Pora’s unease grew as the two continued to talk. They appear to be enjoying their conversation and catching up on old times, and if they weren’t both what they are – and I didn’t know their kind like I do – I’d probably believe it. Old Shando, though… learned far too much from, and about, him back in the day. A warmth floated up in her chest at the memory of her monk friend, gone so many years now to pursue… something. How long has it been since I sent him a note? Have to fix that soon…
She brought her attention back to the matter at hand. Part of her wanted to believe the scene playing out before her, to chalk all her concerns up to paranoia and simply let these two have a moment… but things just didn’t feel right, and decades plying the star lanes had taught her to trust her gut.
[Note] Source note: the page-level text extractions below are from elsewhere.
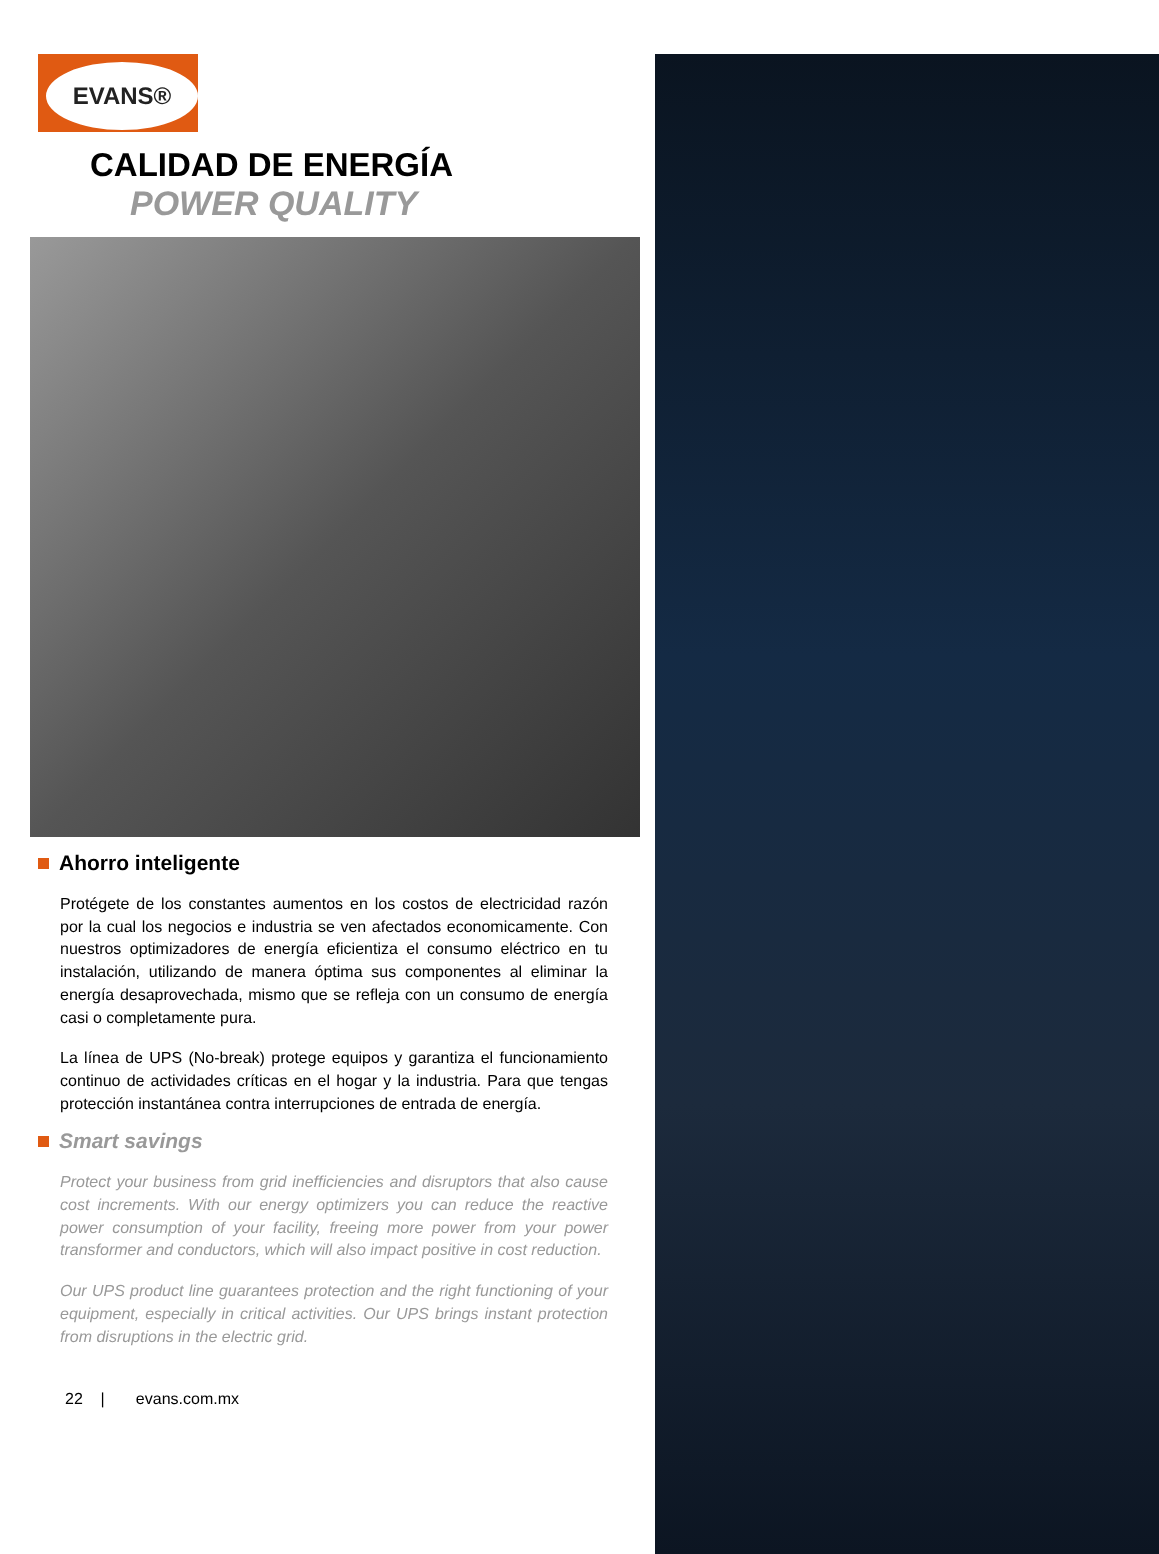EVANS®
CALIDAD DE ENERGÍA
POWER QUALITY
Ahorro inteligente
Protégete de los constantes aumentos en los costos de electricidad razón por la cual los negocios e industria se ven afectados economicamente. Con nuestros optimizadores de energía eficientiza el consumo eléctrico en tu instalación, utilizando de manera óptima sus componentes al eliminar la energía desaprovechada, mismo que se refleja con un consumo de energía casi o completamente pura.
La línea de UPS (No-break) protege equipos y garantiza el funcionamiento continuo de actividades críticas en el hogar y la industria. Para que tengas protección instantánea contra interrupciones de entrada de energía.
Smart savings
Protect your business from grid inefficiencies and disruptors that also cause cost increments. With our energy optimizers you can reduce the reactive power consumption of your facility, freeing more power from your power transformer and conductors, which will also impact positive in cost reduction.
Our UPS product line guarantees protection and the right functioning of your equipment, especially in critical activities. Our UPS brings instant protection from disruptions in the electric grid.
22 | evans.com.mx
Her lips quirked a bit in a smile as she remembered something in particular Shando had taught her. Your quiet mind understands far more than your thinking mind does, but it will only explain if you still yourself and pay attention to it. She stopped listening to the two men and tried to focus more on what bothered her about the situation. Her first clue came from watching Sunar as he talked about the game of ‘peg the dragon’ that the crew had invented. He gestured expansively while explaining various attempts by the crew to win the ‘pot’ that had been set forth. His story telling is excellent, and everything looks natural, but… there: That tension in how he holds his wings, and across his back. Something has him angry, or afraid, or both.
The realization came to her as such a surprise that she nearly missed when Sunar told Master Ikthan how much money he’d won. Money? He didn’t win any money at all, not real money, anyway. It was ship’s credit. What is going on here?
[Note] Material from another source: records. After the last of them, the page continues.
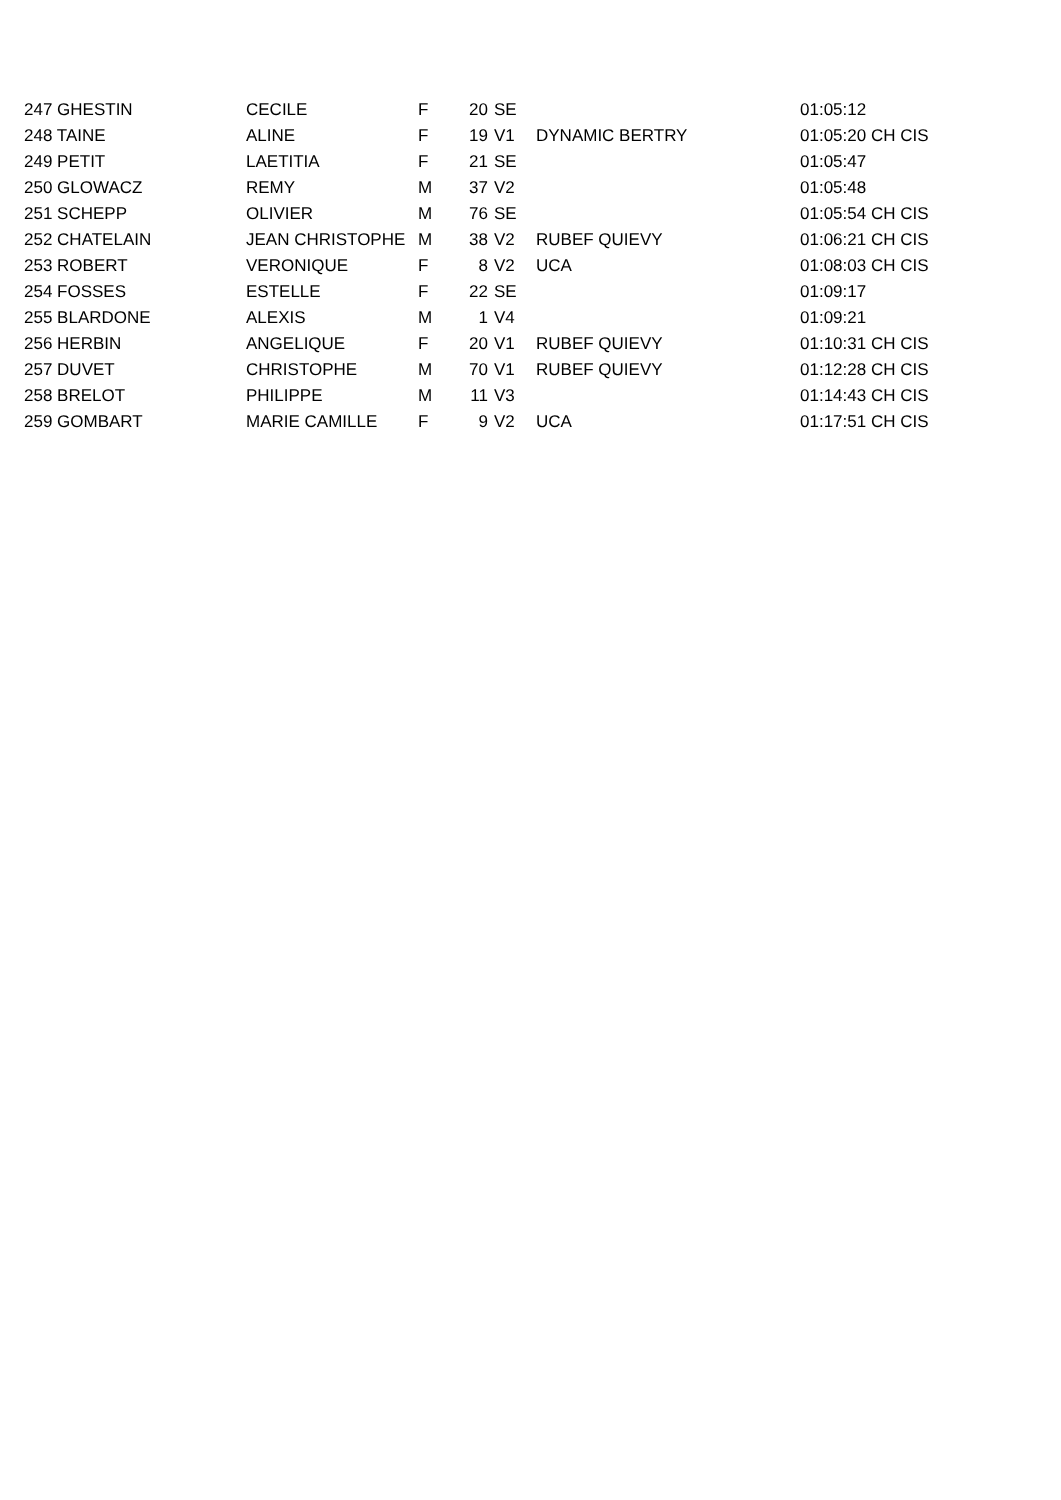| 247 GHESTIN | CECILE | F | 20 | SE | | 01:05:12 |
| 248 TAINE | ALINE | F | 19 | V1 | DYNAMIC BERTRY | 01:05:20 CH CIS |
| 249 PETIT | LAETITIA | F | 21 | SE | | 01:05:47 |
| 250 GLOWACZ | REMY | M | 37 | V2 | | 01:05:48 |
| 251 SCHEPP | OLIVIER | M | 76 | SE | | 01:05:54 CH CIS |
| 252 CHATELAIN | JEAN CHRISTOPHE | M | 38 | V2 | RUBEF QUIEVY | 01:06:21 CH CIS |
| 253 ROBERT | VERONIQUE | F | 8 | V2 | UCA | 01:08:03 CH CIS |
| 254 FOSSES | ESTELLE | F | 22 | SE | | 01:09:17 |
| 255 BLARDONE | ALEXIS | M | 1 | V4 | | 01:09:21 |
| 256 HERBIN | ANGELIQUE | F | 20 | V1 | RUBEF QUIEVY | 01:10:31 CH CIS |
| 257 DUVET | CHRISTOPHE | M | 70 | V1 | RUBEF QUIEVY | 01:12:28 CH CIS |
| 258 BRELOT | PHILIPPE | M | 11 | V3 | | 01:14:43 CH CIS |
| 259 GOMBART | MARIE CAMILLE | F | 9 | V2 | UCA | 01:17:51 CH CIS |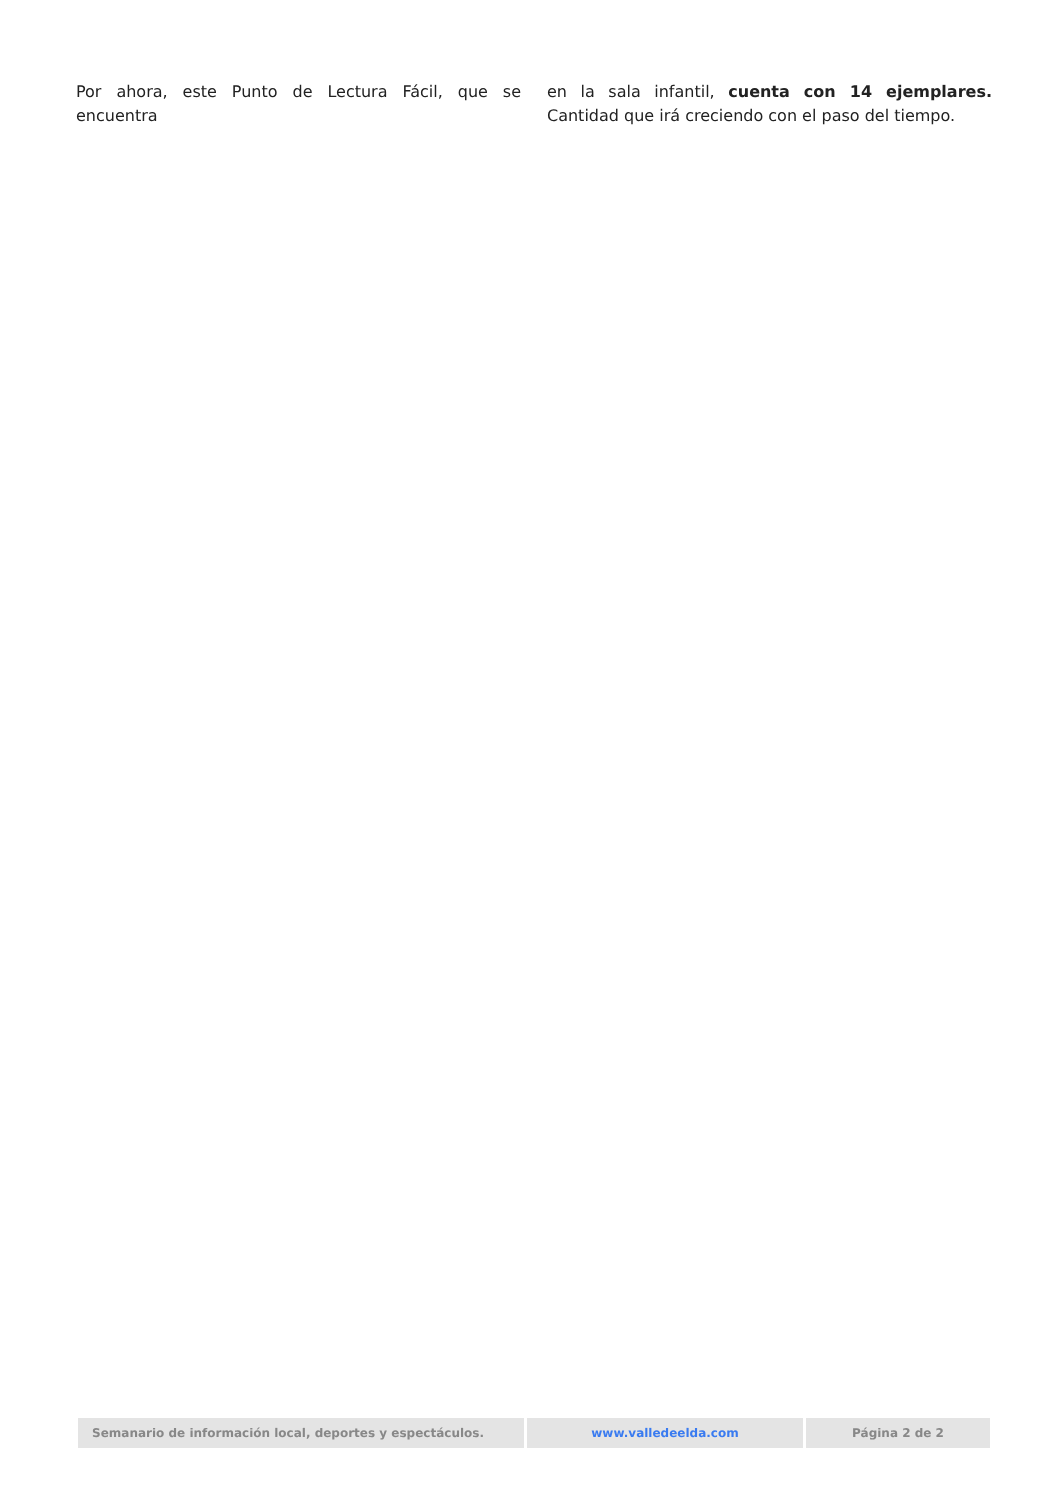Por ahora, este Punto de Lectura Fácil, que se encuentra
en la sala infantil, cuenta con 14 ejemplares. Cantidad que irá creciendo con el paso del tiempo.
Semanario de información local, deportes y espectáculos. www.valledeelda.com Página 2 de 2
She then turned back to look at the man on the screen. She couldn’t place the human’s age, and she’d developed a knack for identifying the ages – at least in broad strokes – of nearly any race. Her eyes narrowed a bit as she considered some of the rumors she’d heard over the years. That man could be barely middle-aged, or he could be on the edge of his twilight years. She took a moment to study his eyes, and nearly got lost in the deep wells she found there. She suppressed a snort. If that man isn’t at least twice as old as the normal life expectancy of a human, I’ll smoke my own engine exhaust!
Still, something about him bothered her. Something about his smile. No, not his smile… what that smile does to his face, or rather what it doesn’t do. That man has no laugh lines, no frown lines, no creases of any type on his face. If he was in the habit of expressing himself the way these two are now, he should have laugh lines you could furrow with a plough! What is going on here?
Curiosity began to fill her, along with a sense of foreboding, and she began to fidget. She tried to keep still, but it grew harder with each passing moment. At length the two men laughed at some strange quip she didn’t begin to understand, nodded, waved, and signed off. A look of dangerous intensity replaced the smile on Sunar’s face and he turned to her.
“Captain, I am afraid I must request an indefinite Leave of Absence, effective immediately.”